6 September 2018
The accepted back story of the leather industry is that the supply of leather cannot grow to meet demand because the livestock – bovine, ovine, caprine or porcine – that provide the hides and skins are never kept for making leather, only for meat and milk. Consequently as the global population rises leather has become scarcer and as this continues leather should become more valuable, increasingly moving into luxury segments.
The trouble is, it is not true. Or to be precise it is incomplete. Yet it has taken the conversations in the exhibition halls of the 20th All China Leather Industry for this to be said out loud; and it was from a large Chinese tanner from whom I heard it in simple and clear form, thinking out loud amongst colleagues.
It has been a week of surprises. No one came with high expectations; indeed given President Trump’s tariff war games some American hide suppliers decided to stay home and try to interpret the different narratives of the world as America sees it played out on Fox and CNN. They will regret a mistaken decision.
Trade fairs are not defined by the level of business. They cannot change consumer sentiment. They are industry gatherings of stakeholders who need to share knowledge and interpret the trends that are driving their business than they are about selling and self promotion.
Instead of tariffs more of the talk was about the other end of the chain, with consumer demand. In fact one major US supplier explained the impact of duties on a hide is not so big an issue when raw prices have nearly cut in half in recent months. Stories were circulating around that demand for garment leather was so low that one New Zealand supplier was struggling to sell sheepskins at all, and that unsaleable skins were being disposed of in a lake in Indian Kashmir.
“The end of leather”
What links the raw material and the finished products markets are the surprisingly complex global supply chains that exist in the leather industry. The Chinese tanner postulating about leather’s long term future argued that the balance of these chains is easily ruptured if one element, such as bovine splits, totally fails to perform. It would not take many such incidents for the network to collapse and to be looking at the “end of leather” was the conclusion.
Inside the show business was being reported as flat year on year, with some small improvements visible. So these pessimistic arguments were more about the emerging long term trends, where the fast move of China from a producer to a consumer nation add to rising Chinese costs and worker shortage to create issues for all leather using industries.
Consequently the move overseas of footwear manufacturing capacity to chase cheaper production and the interruption in some tanning areas caused by the closure or relocation of tanneries for environmental reasons has slowed Chinese leather production although the Chinese Leather Industry Association expect to record an improving second half to this year. “Sales, revenues, profits, exports will maintain a low single-digit growth rate” in 2018 according to the CLIA.
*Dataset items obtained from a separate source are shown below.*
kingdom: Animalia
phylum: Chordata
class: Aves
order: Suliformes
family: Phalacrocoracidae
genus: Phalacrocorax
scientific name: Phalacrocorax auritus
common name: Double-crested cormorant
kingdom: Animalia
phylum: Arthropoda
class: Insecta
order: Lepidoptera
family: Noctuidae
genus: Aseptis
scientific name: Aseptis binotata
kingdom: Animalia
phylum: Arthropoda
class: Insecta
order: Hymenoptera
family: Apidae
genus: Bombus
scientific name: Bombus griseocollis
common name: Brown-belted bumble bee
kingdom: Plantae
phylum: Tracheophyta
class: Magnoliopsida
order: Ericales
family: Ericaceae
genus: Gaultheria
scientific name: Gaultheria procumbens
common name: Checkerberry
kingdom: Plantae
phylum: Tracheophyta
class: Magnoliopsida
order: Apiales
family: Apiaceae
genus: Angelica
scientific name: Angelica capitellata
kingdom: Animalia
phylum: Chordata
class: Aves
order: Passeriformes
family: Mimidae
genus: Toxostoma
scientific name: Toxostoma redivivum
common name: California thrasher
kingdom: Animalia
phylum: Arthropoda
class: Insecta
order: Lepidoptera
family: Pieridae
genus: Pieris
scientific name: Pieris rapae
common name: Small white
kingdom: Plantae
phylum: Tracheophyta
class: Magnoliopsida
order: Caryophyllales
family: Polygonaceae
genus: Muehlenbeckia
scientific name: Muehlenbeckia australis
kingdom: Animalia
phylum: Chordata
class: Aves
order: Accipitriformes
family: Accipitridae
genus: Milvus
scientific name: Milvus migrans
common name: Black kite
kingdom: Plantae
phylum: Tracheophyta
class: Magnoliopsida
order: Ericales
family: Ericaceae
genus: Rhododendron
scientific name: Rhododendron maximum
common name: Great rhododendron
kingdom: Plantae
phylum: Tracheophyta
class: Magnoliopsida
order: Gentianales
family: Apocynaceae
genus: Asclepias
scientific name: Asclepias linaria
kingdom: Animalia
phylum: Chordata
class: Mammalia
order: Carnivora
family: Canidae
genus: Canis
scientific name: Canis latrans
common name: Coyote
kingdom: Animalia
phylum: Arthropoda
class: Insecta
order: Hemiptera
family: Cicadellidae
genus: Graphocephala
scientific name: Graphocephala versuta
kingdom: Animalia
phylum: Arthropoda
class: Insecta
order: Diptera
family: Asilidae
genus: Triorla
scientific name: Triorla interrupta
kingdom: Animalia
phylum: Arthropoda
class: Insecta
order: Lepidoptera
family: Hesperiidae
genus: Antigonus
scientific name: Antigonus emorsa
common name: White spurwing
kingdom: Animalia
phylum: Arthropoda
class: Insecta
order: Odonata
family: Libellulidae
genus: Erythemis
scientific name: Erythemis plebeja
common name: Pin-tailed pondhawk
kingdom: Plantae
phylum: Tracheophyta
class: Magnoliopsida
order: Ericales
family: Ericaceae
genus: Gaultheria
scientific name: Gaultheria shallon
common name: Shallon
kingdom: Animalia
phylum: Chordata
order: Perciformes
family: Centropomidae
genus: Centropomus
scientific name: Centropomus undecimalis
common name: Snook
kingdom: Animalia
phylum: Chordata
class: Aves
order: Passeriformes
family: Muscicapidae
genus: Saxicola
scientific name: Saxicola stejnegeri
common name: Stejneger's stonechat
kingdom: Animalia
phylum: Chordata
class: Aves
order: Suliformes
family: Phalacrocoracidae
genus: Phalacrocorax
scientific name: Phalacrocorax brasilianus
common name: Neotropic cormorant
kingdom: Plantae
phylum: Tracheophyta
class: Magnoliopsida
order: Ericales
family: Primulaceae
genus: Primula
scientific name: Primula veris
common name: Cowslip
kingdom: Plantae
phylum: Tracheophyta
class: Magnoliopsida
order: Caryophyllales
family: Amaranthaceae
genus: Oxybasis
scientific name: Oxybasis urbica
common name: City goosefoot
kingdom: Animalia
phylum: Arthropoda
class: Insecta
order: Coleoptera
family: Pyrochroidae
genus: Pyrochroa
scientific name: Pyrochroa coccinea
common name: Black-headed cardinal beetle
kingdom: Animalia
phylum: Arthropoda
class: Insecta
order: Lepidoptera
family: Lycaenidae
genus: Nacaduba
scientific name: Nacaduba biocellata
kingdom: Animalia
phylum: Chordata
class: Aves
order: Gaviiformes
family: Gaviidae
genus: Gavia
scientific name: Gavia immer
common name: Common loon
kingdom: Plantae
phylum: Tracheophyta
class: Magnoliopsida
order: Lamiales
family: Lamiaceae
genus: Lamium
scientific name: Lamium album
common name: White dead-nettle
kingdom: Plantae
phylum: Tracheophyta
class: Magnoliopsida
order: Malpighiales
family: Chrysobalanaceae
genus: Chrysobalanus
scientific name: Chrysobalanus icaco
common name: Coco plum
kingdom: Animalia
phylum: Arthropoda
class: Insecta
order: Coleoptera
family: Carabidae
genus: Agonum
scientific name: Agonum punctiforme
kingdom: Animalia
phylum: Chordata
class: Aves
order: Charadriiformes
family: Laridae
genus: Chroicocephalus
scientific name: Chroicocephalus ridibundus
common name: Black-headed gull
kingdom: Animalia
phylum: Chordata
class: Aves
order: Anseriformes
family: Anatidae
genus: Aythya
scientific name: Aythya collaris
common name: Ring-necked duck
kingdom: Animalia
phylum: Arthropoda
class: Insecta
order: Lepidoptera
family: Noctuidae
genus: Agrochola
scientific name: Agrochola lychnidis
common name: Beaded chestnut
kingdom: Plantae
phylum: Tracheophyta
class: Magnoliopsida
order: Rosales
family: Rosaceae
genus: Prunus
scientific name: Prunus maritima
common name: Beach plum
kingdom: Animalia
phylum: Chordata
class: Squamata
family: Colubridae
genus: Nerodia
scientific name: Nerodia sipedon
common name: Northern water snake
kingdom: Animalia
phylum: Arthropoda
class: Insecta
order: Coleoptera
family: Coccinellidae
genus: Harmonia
It was noted that while there was actually a modest rise in leather footwear production less was exported, so more was being consumed domestically. This supports the more optimistic forecasting coming from the CLIA where they see new opportunities in an improving global economy and rising populations, including in China where population control has now been abandoned.
This enthusiasm was not matched amidst the stands. While some footwear manufacturers have taken production overseas more have switched to synthetics and show no signs of moving back. It was commented on more than once that the synthetic stands have continued to take more space at the ACLE as the tanners get squeezed. The loss of market share for leather has become more complex with the arrival of stitched textile uppers. This advanced form of production looks likely to have much wider implications than merely sneakers and at the moment leather has no obvious answer to the new world of engineered uppers.
While footwear and clothing are the main current concerns, furniture and automobiles both show long term issues with younger consumers appearing to prefer, or at least to be content with synthetics.
The Technological Innovation Trend Forum displays in Hall 3 highlighted the advances happening with leather and new competitive materials and how they fit with consumer trends. The discussion at the Shanghai Shake-Up Conference suggested that the continued historic approach of tanners promoting old fashioned classic leathers from traditional trade stands was the wrong direction and that new ways of making and promoting leather were required. It was also suggested that tanners should think about working with some of the new materials and not be “too precious about the term leather”. And they needed to find new ways of marketing leather to address the issues with many of the Generation Y and Z who do not see leather as cool, and need to be grabbed emotionally if their attitude is to change. Long boring explanations about being a by product will not be enough.
Hence the presentation from Leather Naturally to members and the wider industry was especially timely. It explained the promotional programme they are ready to initiate to specifically target these younger consumers and key industry groups. It was well received and there were many offers of financial support. Sadly none of the senior Chinese tanners were present and the moment was a “western” one. Hopefully this will quickly change as this campaign and the support given to it from all stakeholders in the world leather business is likely to prove pivotal in the future of our industry.